*** Opening of QUOTED PASSAGE ***

Dating in 2018 has its pros and cons, and sitting at the top of both lists is the complete transparency of it all. We can vet our dates more easily now than ever before: Skimming a person’s resume on LinkedIn, sifting through years of spring break photos on Instagram, capturing every conversation (seriously, every conversation) with screenshots — screenshots we then tuck into our dating archives to be analyzed for weeks, maybe even years, to come. I had two relationship experts analyze my texts with my dates to see what their findings would reveal about my connection with each one.
See, I have a pretty bad habit of passing my phone around the brunch table (or study lounge, or group text), asking every one of my friends what a guy’s messages might imply about our hypothetical, budding relationship.

*** Close of QUOTED PASSAGE ***
*** Opening of INFORMATION PROVIDED ***

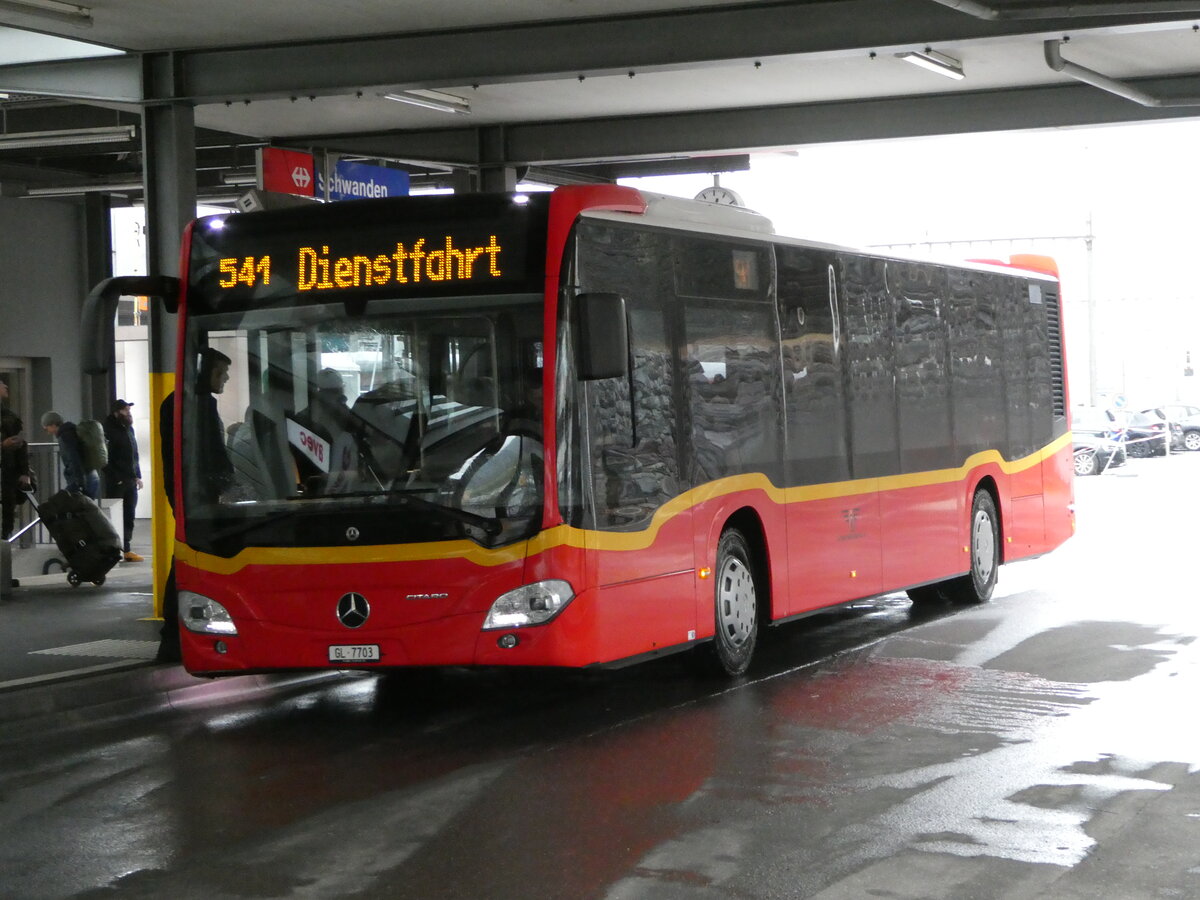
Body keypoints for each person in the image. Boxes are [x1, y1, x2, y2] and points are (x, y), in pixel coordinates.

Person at [103, 399, 144, 562]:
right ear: (116, 412)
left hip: (130, 480)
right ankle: (115, 549)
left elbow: (134, 454)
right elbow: (105, 458)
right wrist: (117, 478)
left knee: (129, 514)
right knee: (116, 516)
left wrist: (137, 476)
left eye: (129, 409)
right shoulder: (108, 430)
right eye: (125, 410)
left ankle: (126, 548)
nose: (129, 412)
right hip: (117, 481)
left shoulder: (128, 429)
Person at [41, 411, 99, 499]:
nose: (47, 432)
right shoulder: (72, 431)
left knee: (72, 506)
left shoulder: (65, 436)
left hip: (82, 478)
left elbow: (73, 458)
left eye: (46, 428)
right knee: (85, 509)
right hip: (91, 475)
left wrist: (79, 483)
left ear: (53, 425)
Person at [1, 377, 32, 539]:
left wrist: (24, 472)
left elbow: (21, 445)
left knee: (8, 512)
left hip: (8, 474)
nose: (6, 386)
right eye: (1, 384)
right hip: (6, 472)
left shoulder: (9, 416)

*** Close of INFORMATION PROVIDED ***

**THE TASK**
Repeat the part of the passage on dating in 2018 from "See, I have" to "hypothetical, budding relationship.", word for word. The listing has no connection to the passage on dating in 2018.

**ANSWER AREA**
See, I have a pretty bad habit of passing my phone around the brunch table (or study lounge, or group text), asking every one of my friends what a guy’s messages might imply about our hypothetical, budding relationship.